INSTRUCTIONS FOR THE TASK »
Copy out every line of the material below word for word, omitting the pictures.

= Beginning of Section =

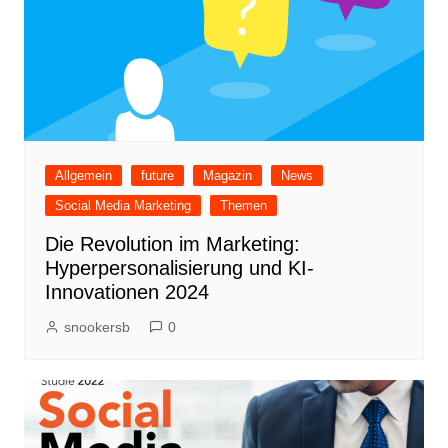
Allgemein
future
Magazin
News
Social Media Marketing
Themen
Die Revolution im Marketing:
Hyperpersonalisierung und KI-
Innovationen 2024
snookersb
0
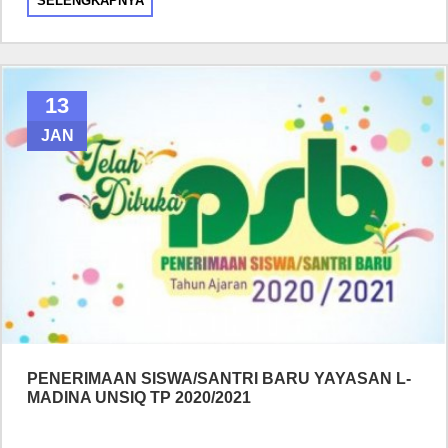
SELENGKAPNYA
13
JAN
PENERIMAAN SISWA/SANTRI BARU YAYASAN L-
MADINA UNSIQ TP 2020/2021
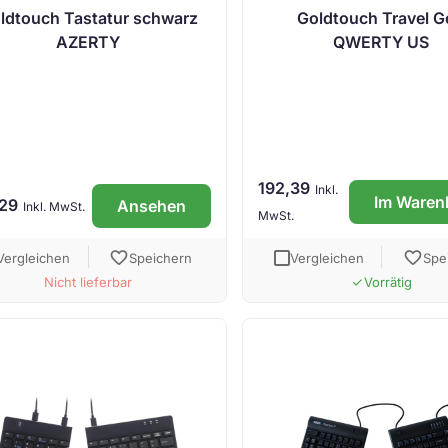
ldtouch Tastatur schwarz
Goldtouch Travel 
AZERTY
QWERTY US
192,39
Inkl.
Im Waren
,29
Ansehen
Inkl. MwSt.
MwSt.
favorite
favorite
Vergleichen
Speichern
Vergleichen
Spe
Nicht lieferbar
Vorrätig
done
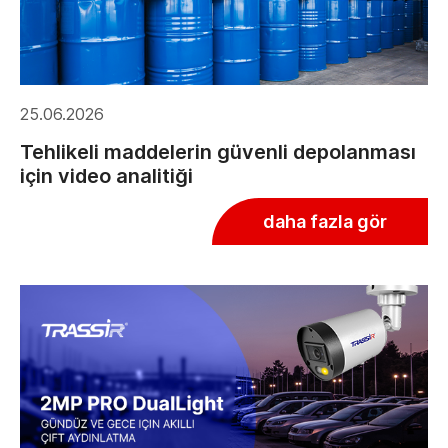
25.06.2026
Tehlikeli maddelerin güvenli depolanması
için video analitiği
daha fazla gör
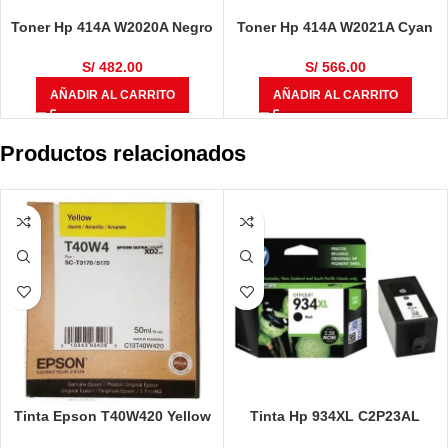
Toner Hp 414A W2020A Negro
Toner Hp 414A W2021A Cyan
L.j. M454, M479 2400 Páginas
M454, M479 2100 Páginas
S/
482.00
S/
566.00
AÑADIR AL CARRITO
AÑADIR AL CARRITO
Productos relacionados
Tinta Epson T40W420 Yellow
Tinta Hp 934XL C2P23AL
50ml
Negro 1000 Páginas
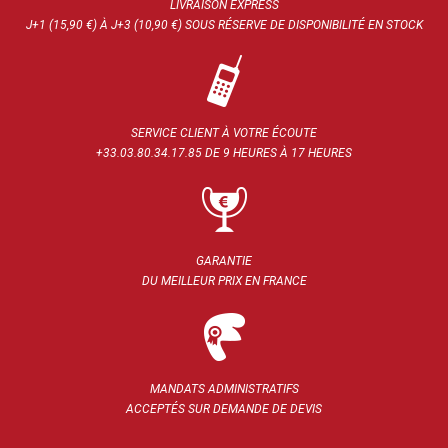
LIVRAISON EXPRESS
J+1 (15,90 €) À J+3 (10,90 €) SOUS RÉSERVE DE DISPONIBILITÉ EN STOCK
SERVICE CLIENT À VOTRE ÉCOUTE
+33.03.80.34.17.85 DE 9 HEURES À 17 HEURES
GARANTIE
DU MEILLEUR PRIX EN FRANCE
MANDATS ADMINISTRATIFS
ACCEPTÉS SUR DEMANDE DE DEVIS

= End of Section =

ANSWER FOR THE TASK »
Allgemein
future
Magazin
News
Social Media Marketing
Themen
Die Revolution im Marketing:
Hyperpersonalisierung und KI-
Innovationen 2024
snookersb
0
SELENGKAPNYA
13
JAN
PENERIMAAN SISWA/SANTRI BARU YAYASAN L-
MADINA UNSIQ TP 2020/2021
ldtouch Tastatur schwarz
Goldtouch Travel 
AZERTY
QWERTY US
192,39
Inkl.
Im Waren
,29
Ansehen
Inkl. MwSt.
MwSt.
favorite
favorite
Vergleichen
Speichern
Vergleichen
Spe
Nicht lieferbar
Vorrätig
done
25.06.2026
Tehlikeli maddelerin güvenli depolanması
için video analitiği
daha fazla gör
Toner Hp 414A W2020A Negro
Toner Hp 414A W2021A Cyan
L.j. M454, M479 2400 Páginas
M454, M479 2100 Páginas
S/
482.00
S/
566.00
AÑADIR AL CARRITO
AÑADIR AL CARRITO
Productos relacionados
Tinta Epson T40W420 Yellow
Tinta Hp 934XL C2P23AL
50ml
Negro 1000 Páginas
LIVRAISON EXPRESS
J+1 (15,90 €) À J+3 (10,90 €) SOUS RÉSERVE DE DISPONIBILITÉ EN STOCK
SERVICE CLIENT À VOTRE ÉCOUTE
+33.03.80.34.17.85 DE 9 HEURES À 17 HEURES
GARANTIE
DU MEILLEUR PRIX EN FRANCE
MANDATS ADMINISTRATIFS
ACCEPTÉS SUR DEMANDE DE DEVIS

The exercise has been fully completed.